Stocks gapped up at the open but quickly faded. The Dow and SPX are currently flat & -.24%, respectively. Biotechs are leading the way, up over 1% in early trading. Most everything else is down. The VIX Index sank under 13 this morning and VIX August futures are trading around 16. Traders still aren’t quite sure this rally has legs in the near term. The dollar is stronger but commodities are not uniformly lower. Copper is up .5% and WTI crude oil is trading up around $46/barrel. Bonds are selling off again as yields head higher. The 5- and 10-year Treasury yields are up to 1.15% and 1.60%, respectively. Why? There is less pressure on European sovereign bond yields. The German 10-year Bund just climbed above 0% for the first time since June 24th. We got a Eurozone report on inflation, which rose .1% y/y. At least it’s positive.
Retail sales surged .6% in June from prior month levels, although May sales growth was downgraded to just .2%. Taken together, both months look OK. Vehicle sales were a drag in May and were flat in June. Department stores saw a rebound in sales and non-store retailers were strong. Building materials & gardening equipment surged 3.9%. On a year-over-year basis, retail sales were up 2.7%. Economists like to look at sales excluding autos and gasoline to gauge underlying trends in consumer spending, and by that measure things look fairly strong. Here is Barron’s take: “The job market is healthy and the consumer is alive and spending.”
The Consumer Price Index (CPI), which measures retail inflation, held steady at 1.0% y/y growth in June. CPI remains restrained by oil prices that are about 11% lower than year-ago levels. Here again, economists generally prefer to look at CPI excluding food & energy to better gauge core inflation. On that basis, CPI accelerated to 2.3% y/y growth in June from 2.2% in the prior month. The Federal Reserve’s long-term core inflation target is 2%. Prices are beginning to rise.
CNBC interviewed equity strategist Tony Dwyer about why he’s bullish on stocks. First, “leading indicators are ramping,” and we’ve seen better economic data here in the US (i.e. ISM services, jobs). Also, he noted money supply in China is rising and the financial system looks more stable. He predicted top-line growth (revenue growth for US companies) will return shortly.

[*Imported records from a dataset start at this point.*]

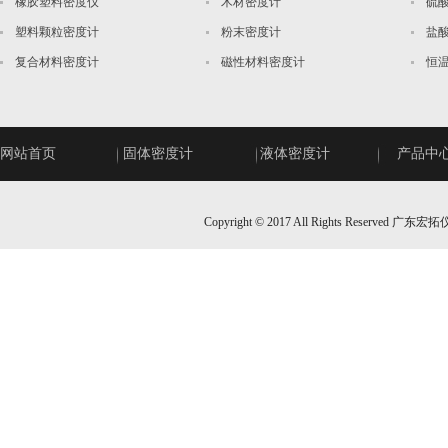
橡胶塑料密度仪
木材密度计
硫
塑料颗粒密度计
粉末密度计
盐
复合材料密度计
磁性材料密度计
恒
网站首页
固体密度计
液体密度计
产品中
Copyright © 2017 All Rights Rese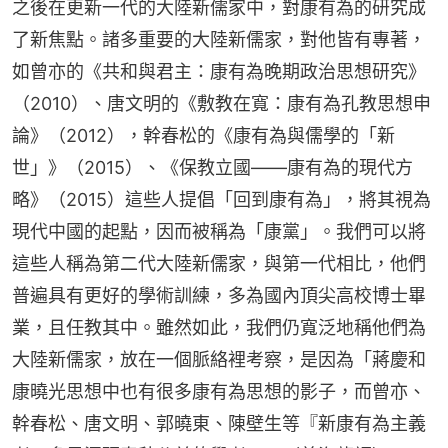
之後在更新一代的大陸新儒家中，對康有為的研究成
了新焦點。諸多重要的大陸新儒家，對他皆有專著，
如曾亦的《共和與君主：康有為晚期政治思想研究》
（2010）、唐文明的《敷教在寬：康有為孔教思想申
論》（2012），幹春松的《康有為與儒學的「新
世」》（2015）、《保教立國——康有為的現代方
略》（2015）這些人提倡「回到康有為」，將其視為
現代中國的起點，因而被稱為「康黨」。我們可以將
這些人稱為第二代大陸新儒家，與第一代相比，他們
普遍具有更好的學術訓練，多為國內頂尖高校博士畢
業，且任教其中。雖然如此，我們仍寬泛地稱他們為
大陸新儒家，放在一個脈絡裡考察，是因為「蔣慶和
康曉光思想中也有很多康有為思想的影子，而曾亦、
幹春松、唐文明、郭曉東、陳壁生等『新康有為主義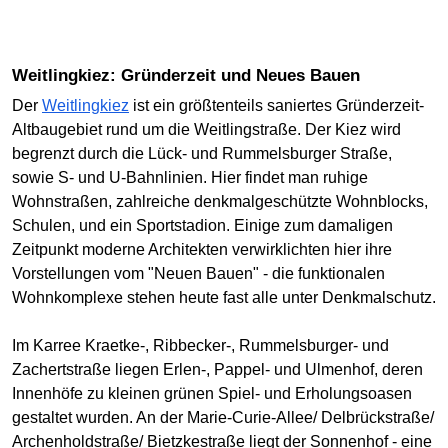
Weitlingkiez: Gründerzeit und Neues Bauen
Der
Weitlingkiez
ist ein größtenteils saniertes Gründerzeit-
Altbaugebiet rund um die Weitlingstraße. Der Kiez wird
begrenzt durch die Lück- und Rummelsburger Straße,
sowie S- und U-Bahnlinien. Hier findet man ruhige
Wohnstraßen, zahlreiche denkmalgeschützte Wohnblocks,
Schulen, und ein Sportstadion. Einige zum damaligen
Zeitpunkt moderne Architekten verwirklichten hier ihre
Vorstellungen vom "Neuen Bauen" - die funktionalen
Wohnkomplexe stehen heute fast alle unter Denkmalschutz.
Im Karree Kraetke-, Ribbecker-, Rummelsburger- und
Zachertstraße liegen Erlen-, Pappel- und Ulmenhof, deren
Innenhöfe zu kleinen grünen Spiel- und Erholungsoasen
gestaltet wurden. An der Marie-Curie-Allee/ Delbrückstraße/
Archenholdstraße/ Bietzkestraße liegt der Sonnenhof - eine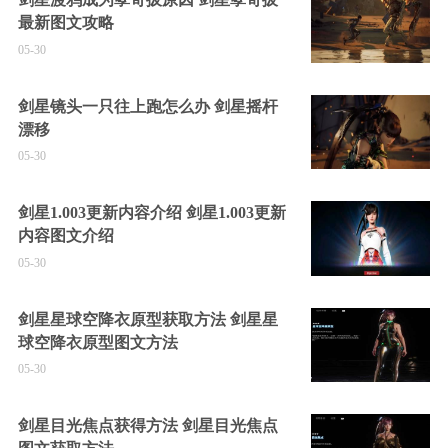
最新图文攻略
05-30
剑星镜头一只往上跑怎么办 剑星摇杆
漂移
05-30
剑星1.003更新内容介绍 剑星1.003更新
内容图文介绍
05-30
剑星星球空降衣原型获取方法 剑星星
球空降衣原型图文方法
05-30
剑星目光焦点获得方法 剑星目光焦点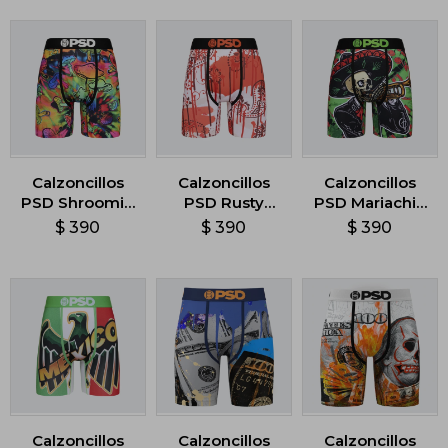
Calzoncillos
Calzoncillos
Calzoncillos
PSD Shroomin
PSD Rusty
PSD Mariachi -
- Multicolor
Bandana Drip -
Multicolor
$
390
$
390
$
390
Multicolor
Calzoncillos
Calzoncillos
Calzoncillos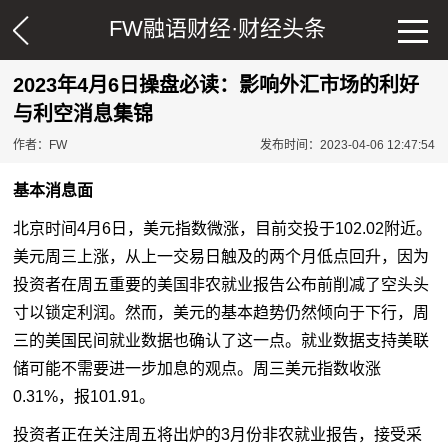
FW融语财经·
财经头条
2023年4月6日操盘必读：影响外汇市场的利好
与利空消息集锦
作者：FW
发布时间：2023-04-06 12:47:54
基本消息面
北京时间4月6日，美元指数微涨，目前交投于102.02附近。
美元周三上涨，从上一交易日触及的两个月低点回升，因为
投资者在周五重要的美国非农就业报告公布前削减了空头头
寸以锁定利润。然而，美元的基本趋势仍然倾向于下行，周
三的美国民间就业数据也确认了这一点。就业数据支持美联
储可能不需要进一步加息的观点。周三美元指数收涨
0.31%，报101.91。
投资者正在关注周五将出炉的3月份非农就业报告，接受采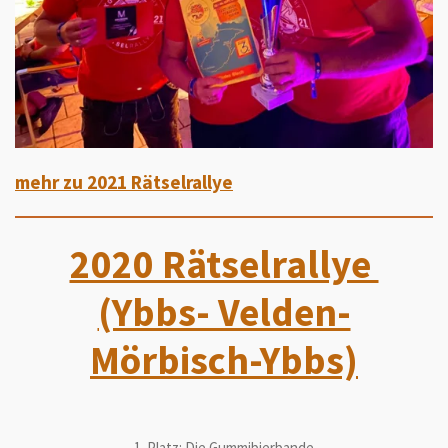
mehr zu 2021 Rätselrallye
2020 Rätselrallye
(Ybbs- Velden-
Mörbisch-Ybbs)
1. Platz: Die Gummibierbande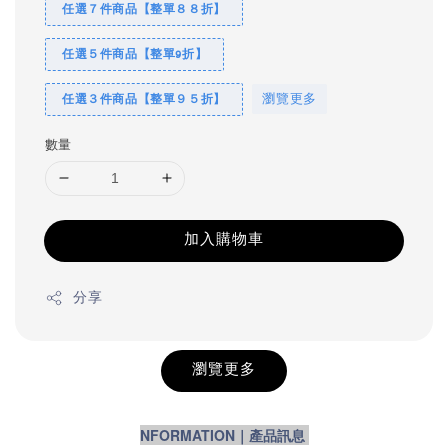
任選７件商品【整單８８折】
任選５件商品【整單9折】
任選３件商品【整單９５折】
瀏覽更多
數量
加入購物車
分享
瀏覽更多
NFORMATION｜產品訊息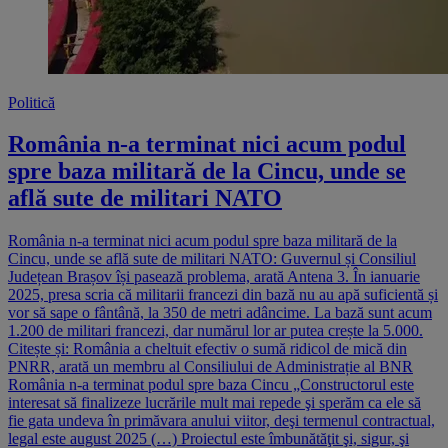
Politică
România n-a terminat nici acum podul
spre baza militară de la Cincu, unde se
află sute de militari NATO
România n-a terminat nici acum podul spre baza militară de la
Cincu, unde se află sute de militari NATO: Guvernul și Consiliul
Județean Brașov își pasează problema, arată Antena 3. În ianuarie
2025, presa scria că militarii francezi din bază nu au apă suficientă și
vor să sape o fântână, la 350 de metri adâncime. La bază sunt acum
1.200 de militari francezi, dar numărul lor ar putea crește la 5.000.
Citește și: România a cheltuit efectiv o sumă ridicol de mică din
PNRR, arată un membru al Consiliului de Administrație al BNR
România n-a terminat podul spre baza Cincu „Constructorul este
interesat să finalizeze lucrările mult mai repede şi sperăm ca ele să
fie gata undeva în primăvara anului viitor, deşi termenul contractual,
legal este august 2025 (…) Proiectul este îmbunătăţit şi, sigur, şi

Wells Fargo (WFC) reported second quarter results in line with expectations. Total revenue grew 4% from year-ago levels but earnings were down 2%. Deposit and loan growth were OK though not inspiring. Interest rates remain ultra-low throughout the economy and Wells’ net-interest margin fell a few basis points to 2.86%. The bank also held back more reserves than expected against possible loan losses. It appears some loans to energy companies have soured. The stock is down about 2.5% this morning.